Four criminal raids highlight how golf’s biggest brands are fighting fake clubs and protecting golfers from counterfeit gear.

Counterfeit golf gear isn’t marked with a warning label. It shows up looking just good enough and priced just cheap enough to tempt even smart golfers and make them pause. That’s why the latest news out of China matters more than it might seem.

Earlier this month, the U.S. Golf Manufacturers Anti-Counterfeiting Working Group, which is better known inside the industry as The Golf Group, kicked off 2026 with four coordinated criminal raids in Huizhou City, China.
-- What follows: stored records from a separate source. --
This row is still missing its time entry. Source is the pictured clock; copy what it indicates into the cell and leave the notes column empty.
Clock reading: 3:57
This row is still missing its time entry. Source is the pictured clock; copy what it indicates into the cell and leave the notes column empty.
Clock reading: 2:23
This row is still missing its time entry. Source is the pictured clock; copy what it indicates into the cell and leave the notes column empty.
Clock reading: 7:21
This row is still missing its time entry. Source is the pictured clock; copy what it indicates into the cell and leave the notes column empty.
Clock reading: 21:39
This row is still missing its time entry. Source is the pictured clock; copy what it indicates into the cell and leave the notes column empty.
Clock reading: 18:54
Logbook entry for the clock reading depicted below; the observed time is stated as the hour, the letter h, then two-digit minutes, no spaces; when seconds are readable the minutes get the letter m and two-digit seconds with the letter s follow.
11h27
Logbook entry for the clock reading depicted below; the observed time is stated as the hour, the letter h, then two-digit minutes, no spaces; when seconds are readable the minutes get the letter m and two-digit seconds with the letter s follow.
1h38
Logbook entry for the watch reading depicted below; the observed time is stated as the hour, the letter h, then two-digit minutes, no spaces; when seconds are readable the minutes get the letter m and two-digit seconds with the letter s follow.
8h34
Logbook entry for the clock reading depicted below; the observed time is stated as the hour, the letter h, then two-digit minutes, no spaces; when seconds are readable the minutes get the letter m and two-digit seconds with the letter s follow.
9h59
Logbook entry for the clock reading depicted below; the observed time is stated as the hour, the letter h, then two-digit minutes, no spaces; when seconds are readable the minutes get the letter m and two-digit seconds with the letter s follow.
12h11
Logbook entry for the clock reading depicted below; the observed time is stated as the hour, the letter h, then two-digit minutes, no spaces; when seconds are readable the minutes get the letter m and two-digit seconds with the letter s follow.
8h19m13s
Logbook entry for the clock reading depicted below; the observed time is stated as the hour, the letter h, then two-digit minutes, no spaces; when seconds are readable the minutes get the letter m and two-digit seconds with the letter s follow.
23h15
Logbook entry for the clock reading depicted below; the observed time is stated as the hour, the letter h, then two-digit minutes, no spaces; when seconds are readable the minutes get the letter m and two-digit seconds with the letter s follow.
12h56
Local police detained eight suspects and seized more than 105,000 pieces of counterfeit golf equipment, including clubheads, components, tools and labels bearing the names and trademarks of major manufacturers.

If you add that haul to the running total and the number of products The Golf Group has helped authorities seize, it’s staggering: More than three million fake golf products pulled out of circulation since 2004.

Counterfeit clubs aren’t just knockoffs. They’re liabilities. They don’t perform like the real thing, they aren’t built to any meaningful safety standards, and they quietly erode trust in the equipment marketplace.

Jud Hawken, associate general counsel for Ping Golf, said, “As we enter 2026, raid actions like these are a constant reminder to counterfeiters across the globe that their actions have consequences. As golf continues to grow in popularity globally, The Golf Group will work tirelessly to educate consumers on the dangers of counterfeit equipment, supporting law enforcement agencies across the world to prosecute perpetrators to the fullest extent of the law.”

The Golf Group’s membership reads like a who’s who of modern gear: Acushnet Company (Titleist, FootJoy, Scotty Cameron), Callaway and Odyssey, Dunlop Sports Americas (Srixon, Cleveland Golf, XXIO), Ping, PXG, and TaylorMade. Over the past two decades, their collective has helped shut down thousands of illegal websites, supported more than 300 raids worldwide, and contributed to the conviction of more than 200 counterfeit sellers and distributors, but this isn’t a problem that is going to disappear after a successful raid, or even four. Counterfeiting follows demand, and golf’s continued popularity makes it a ripe target. The takeaway for golfers is simple: if a deal feels too good to be true, it probably is.